Выбрать главу

«Нос» Гоголь начал писать, по всем данным, в 1833 году. Сведения, которыми мы располагаем о его переживаниях в это время, не допускают возможности появления из-под его пера ни анекдота, ни шутки. «Какой ужасный для меня этот 1833 год!» — читаем в одном письме. Душевное его смятение навело Кулиша на мысль о несчастной любви.{6} Но письма свидетельствуют о другом. Гоголь переживал в этом году большой внутренний перелом, выразившийся в пересмотре взглядов на смысл своего творчества. «Сколько я начинал, сколько пережег, сколько бросил! Понимаешь ли ты ужасное чувство быть недовольну самим сбой?»{7} Совершался переход от непосредственного, бессознательного писательства к продуманному, мессианистическому, религиозному; начинался тот период, что привел к сочинению специальной молитвы о благополучном завершении «Мертвых душ», а потом к сожжению этого произведения. Именно в этот период Гоголю стали ясны невидимые глазом «порождения злого духа, возмущающие мир». С 1833 г. он начал беспощадно гильотинировать замыслы не отвечающие новым требованиям и, видимо, создал себе настоящий ад. Ни одного рассказа не отмеченного знаком служения, ни одной «пустой» вещи, не проникнутой большой идеей. В результате, — тот «умственный запор», о котором говорится в письме к Погодину: «Я стою в бездействии, в неподвижности. Мелкого не хочется, великое не выдумывается».{8} Датировано это письмо февралем 1833 года, т. е. временем, к которому относятся первые сохранившиеся наброски «Носа». Трудно допустить, чтобы они избегли сожжения, если бы хоть в какой-то степени походили на «мелкое». «Носология» могла пригодиться Гоголю, как привычная читателю материя, но сюжет и композиция продиктованы чем-то другим.

Над уяснением этого другого не мало потрудились, позднее, два автора, принадлежавшие к различным школам — Д. И. Ермаков{9} и В. Ермилов.{10} Первый — последователь Фрейда, другой — марксист сталинской эпохи. Как и полагается, у одного — сплошное царство «анального невроза», эротической символики, сексуальных комплексов, у другого — «крепостническая действительность барского Петербурга», классовые противоречия, рабовладельчество. Грубое насилие над изучаемым материалом в угоду методу до такой степени отличает обе эти работы, что говорить об их серьезном вкладе в исследование о Гоголе не приходится. И все же, если в повести «Нос» действительно можно набрать крупицы материала для психоаналитических рассуждений, то абсолютно невозможно найти мотив задирания носов вышестоящего чиновничества перед нижестоящим. Гоголь не дает никакого повода для понимания своего рассказа как возмездия Ковалеву за то, что тот «слишком высоко задирал нос — вот он у него и слетел». Ермилов сам наносит удар своему «классовому» пониманию идеи повести, приписав Гоголю отвращение к крепостническому «миру Ковалевых», но объявив, в то же время, этот мир фантастическим, нереальным, «в котором реальностью признаются фантомы».

◆ ◆ ◆ ◆ ◆ ◆ ◆

ЧТО СДЕЛАТЬ: Подхватите текст о повести Гоголя «Нос» и продолжите его сразу после последнего предложения.

ПОКАЗАННЫЕ ДАННЫЕ:

◆ ◆ ◆ ◆ ◆ ◆ ◆

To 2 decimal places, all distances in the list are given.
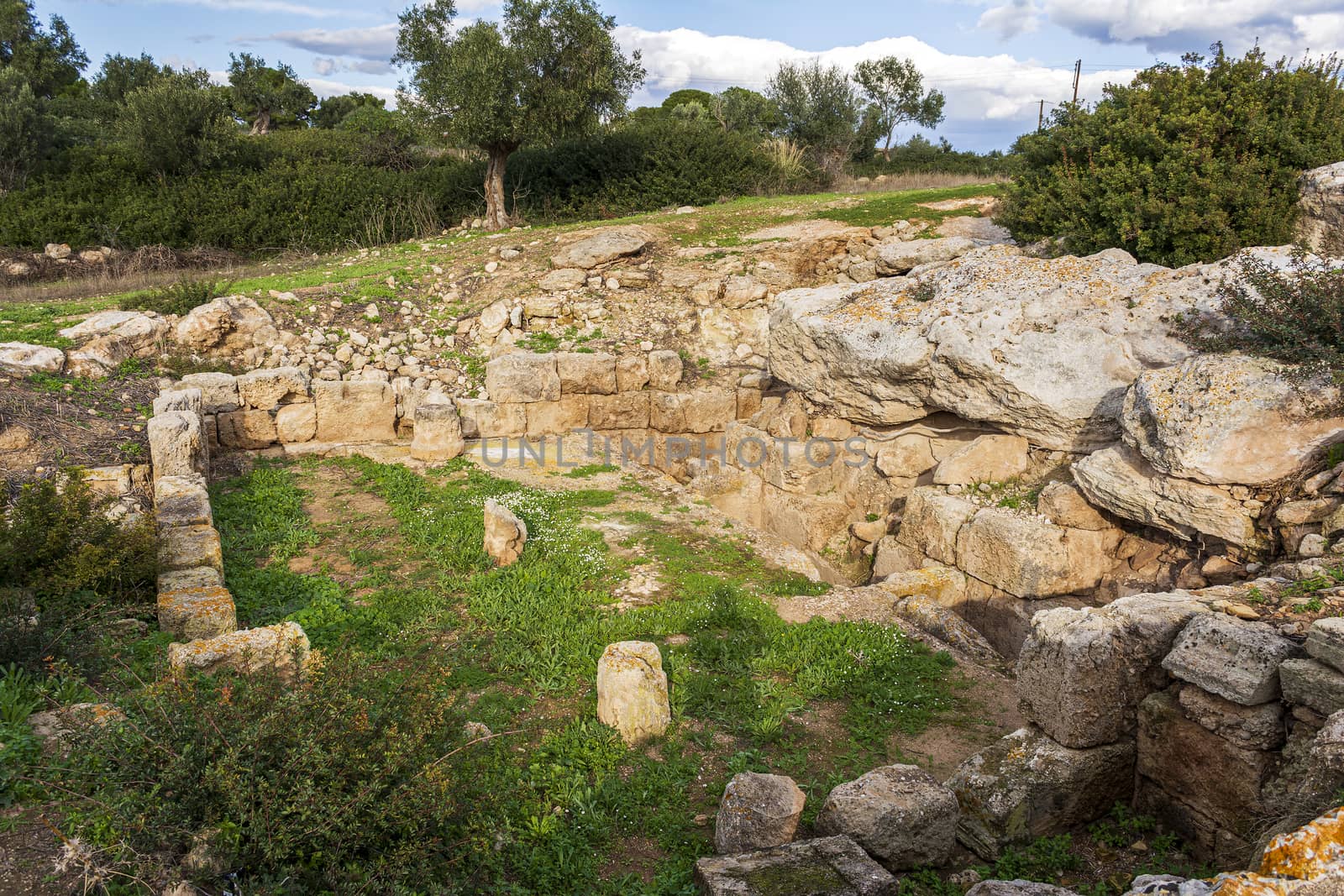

◆ ◆ ◆ ◆ ◆ ◆ ◆

МЕСТО ДЛЯ ОТВЕТА:
Фрейдизмом Ермакова и формализмом Виноградова навеяны замечания о «Носе» В. В. Набокова.{11}

Гоголя очень занимало объяснение события. В рукописной редакции значилось «все, что ни описано здесь, виделось майору во сне». Но то ли устыдившись затасканности такого приема, то ли не желая давать повода к плоскому толкованию рассказа, он как в «Современнике», так и в III томе «Сочинений», вышедшем в 1842 г., порвал с мотивировкой сновидением. Чем он ее заменил, не так легко разобраться. На первый взгляд — ничем. Конец рассказа заполнен балагурством, в котором Виноградов усмотрел пародию на тогдашние рецензии: «Не может быть, никоим образом не может быть, чтобы нос один, сам собою ездил в мундире и притом еще в ранге статского советника!» «Как авторы могут брать подобные сюжеты!» Наговорив, однако, добрых полстраницы о «несообразности» приключения, он уже в первом издании, как бы невзначай роняет: «действительно, случается в свете много совершенно неизъяснимых происшествий». В редакции 1842 г., еще смелее: «А все однако же, как поразмыслишь, во всем этом, право, есть что-то. Кто что ни говори, а подобные происшествия бывают на свете; редко, но бывают». Видно по всему, что эти фразы являются истинным зерном, спрятанным в шелухе напускного пустозвонства. Они настаивают на действительности всего описанного и не считают необыкновенность происшествия за доказательство его невозможности.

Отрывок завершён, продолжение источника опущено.